* [Your objective] Reproduce every line of the records below word for word, leaving out the pictures.

□ □ □ □ □ □ □

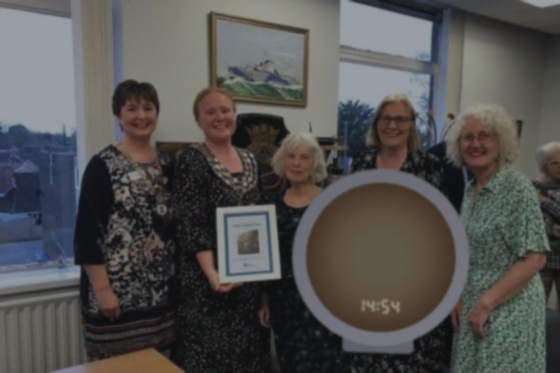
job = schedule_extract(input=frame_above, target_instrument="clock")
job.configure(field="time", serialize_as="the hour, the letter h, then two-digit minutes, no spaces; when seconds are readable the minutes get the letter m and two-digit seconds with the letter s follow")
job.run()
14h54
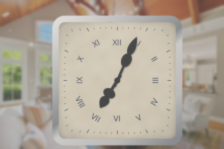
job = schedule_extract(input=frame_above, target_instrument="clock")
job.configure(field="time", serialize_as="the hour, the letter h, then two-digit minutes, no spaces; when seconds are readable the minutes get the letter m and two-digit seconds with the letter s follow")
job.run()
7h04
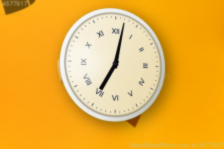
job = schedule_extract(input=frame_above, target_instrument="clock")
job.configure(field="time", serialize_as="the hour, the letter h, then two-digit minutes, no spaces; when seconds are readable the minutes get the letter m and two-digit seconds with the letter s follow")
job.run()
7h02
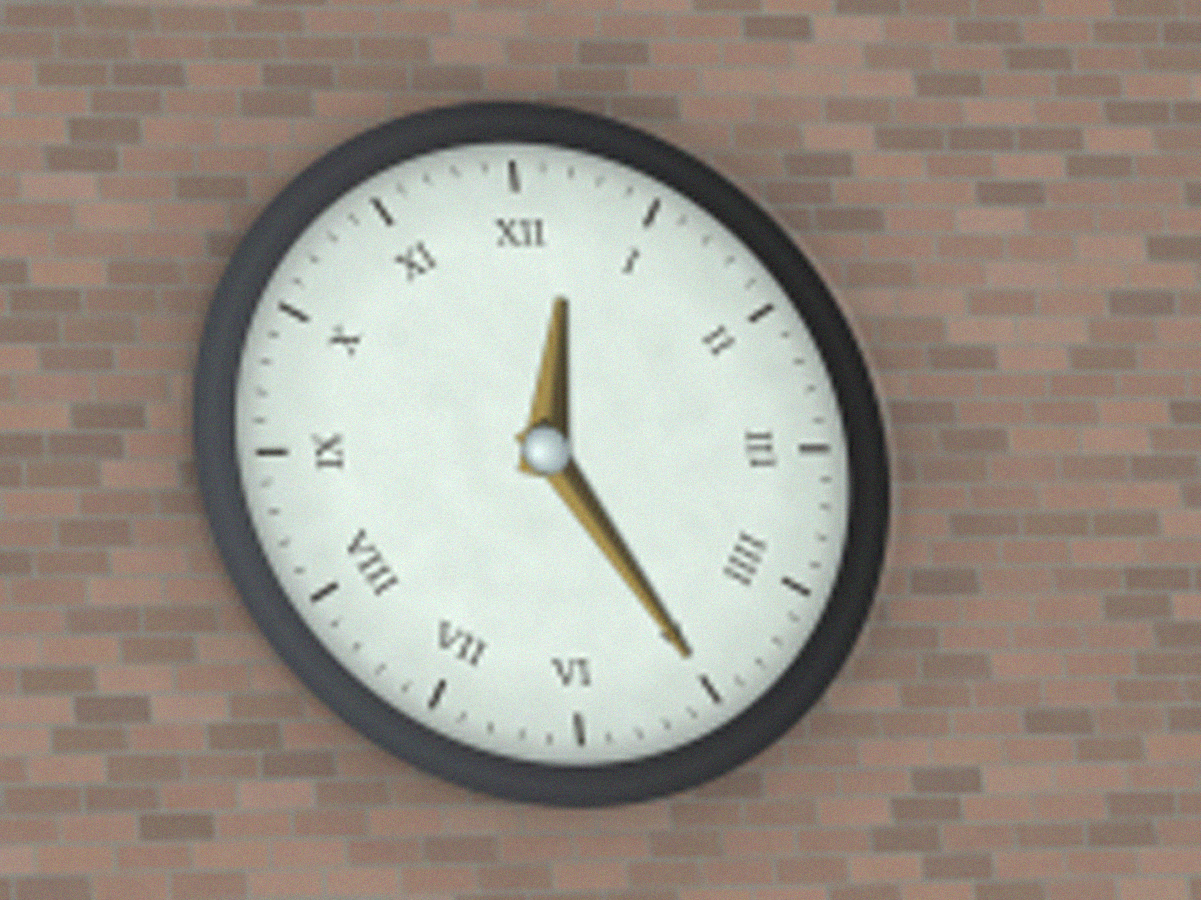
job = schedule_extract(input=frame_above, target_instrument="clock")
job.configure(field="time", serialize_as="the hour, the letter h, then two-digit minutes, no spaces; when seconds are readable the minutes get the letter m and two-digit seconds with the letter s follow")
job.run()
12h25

□ □ □ □ □ □ □

* [Task solution]
job = schedule_extract(input=frame_above, target_instrument="clock")
job.configure(field="time", serialize_as="the hour, the letter h, then two-digit minutes, no spaces; when seconds are readable the minutes get the letter m and two-digit seconds with the letter s follow")
job.run()
14h54
job = schedule_extract(input=frame_above, target_instrument="clock")
job.configure(field="time", serialize_as="the hour, the letter h, then two-digit minutes, no spaces; when seconds are readable the minutes get the letter m and two-digit seconds with the letter s follow")
job.run()
7h04
job = schedule_extract(input=frame_above, target_instrument="clock")
job.configure(field="time", serialize_as="the hour, the letter h, then two-digit minutes, no spaces; when seconds are readable the minutes get the letter m and two-digit seconds with the letter s follow")
job.run()
7h02
job = schedule_extract(input=frame_above, target_instrument="clock")
job.configure(field="time", serialize_as="the hour, the letter h, then two-digit minutes, no spaces; when seconds are readable the minutes get the letter m and two-digit seconds with the letter s follow")
job.run()
12h25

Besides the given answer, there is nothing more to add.